_À faire:_ Dans le passage sur Sandrine Bonnaire, indiquez s'il vous plaît où et à quelle date aura lieu le spectacle musical d'ouverture.

_Passage à lire:_
————

Sandrine Bonnaire, marraine de cette édition, est une autre très belle incarnation du courage.
À travers les personnages qu'elle a incarnés à l'écran, Sandrine Bonnaire porte cet éclat, cette lumière, mais je n'imaginais pas à quel point le courage était également présent dans son destin, aussi bien dans le cadre du documentaire bouleversant qu'elle a consacré à sa jeune sœur autiste, que de la parole, partant de sa propre expérience, qu'elle a portée récemment sur les violences faites aux femmes. Elle a répondu à notre invitation avec beaucoup de simplicité, avec ce courage du cœur qui la caractérise. Elle s'investit pleinement dans cette édition. Le spectacle musical d'ouverture a été conçu selon ses envies et ses inspirations. Il aura lieu au Bataclan le 10 mars, le jour de la date anniversaire des cent ans de Boris Vian. Je trouvais très beau d'avoir une marraine qui ait cette main tendue vers la musique.

————

_Bloc de données:_
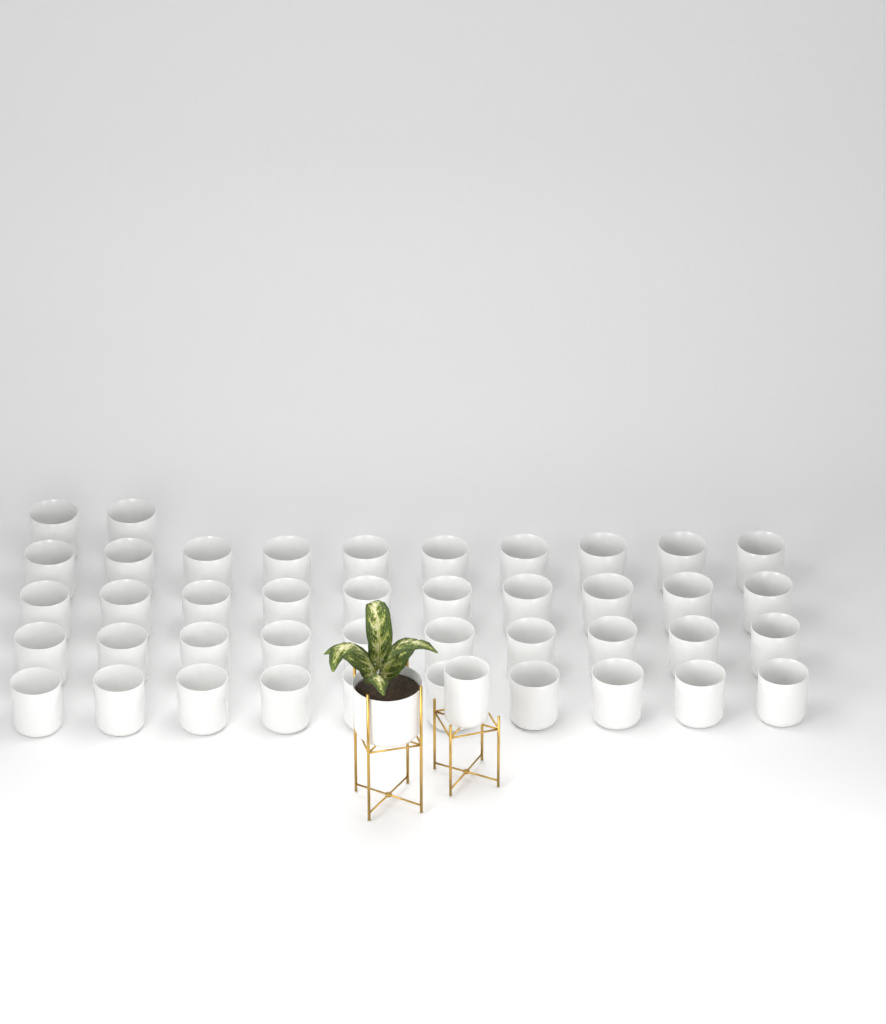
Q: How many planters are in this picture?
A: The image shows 44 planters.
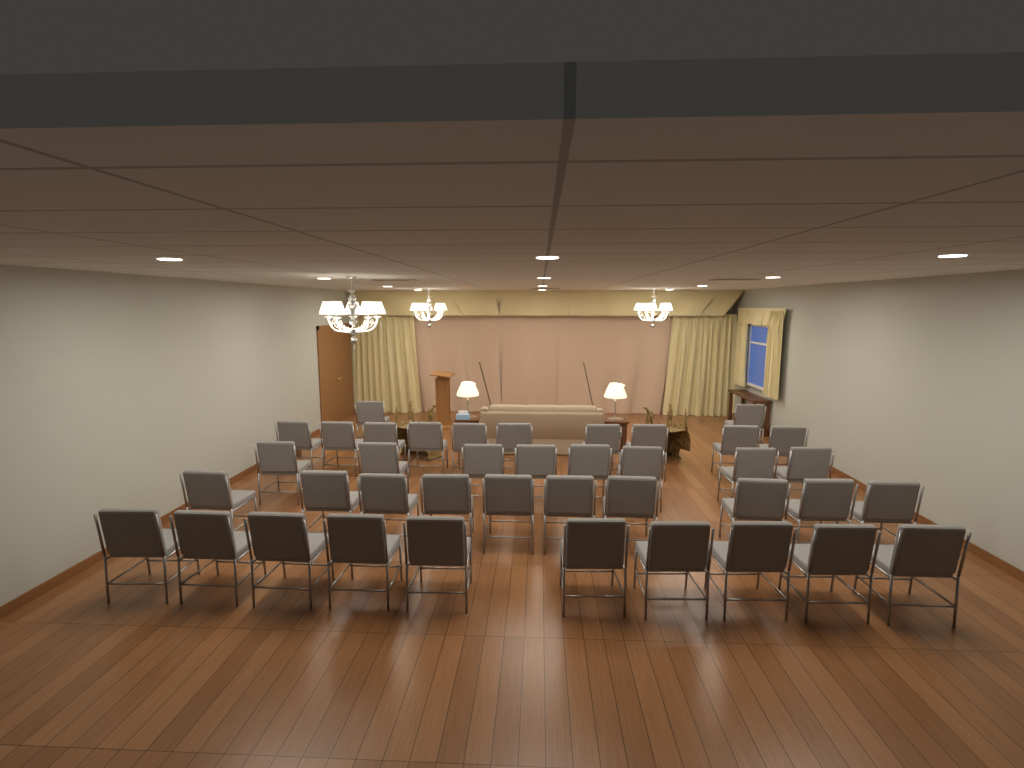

————

_Réponse rédigée:_ Au Bataclan, le 10 mars.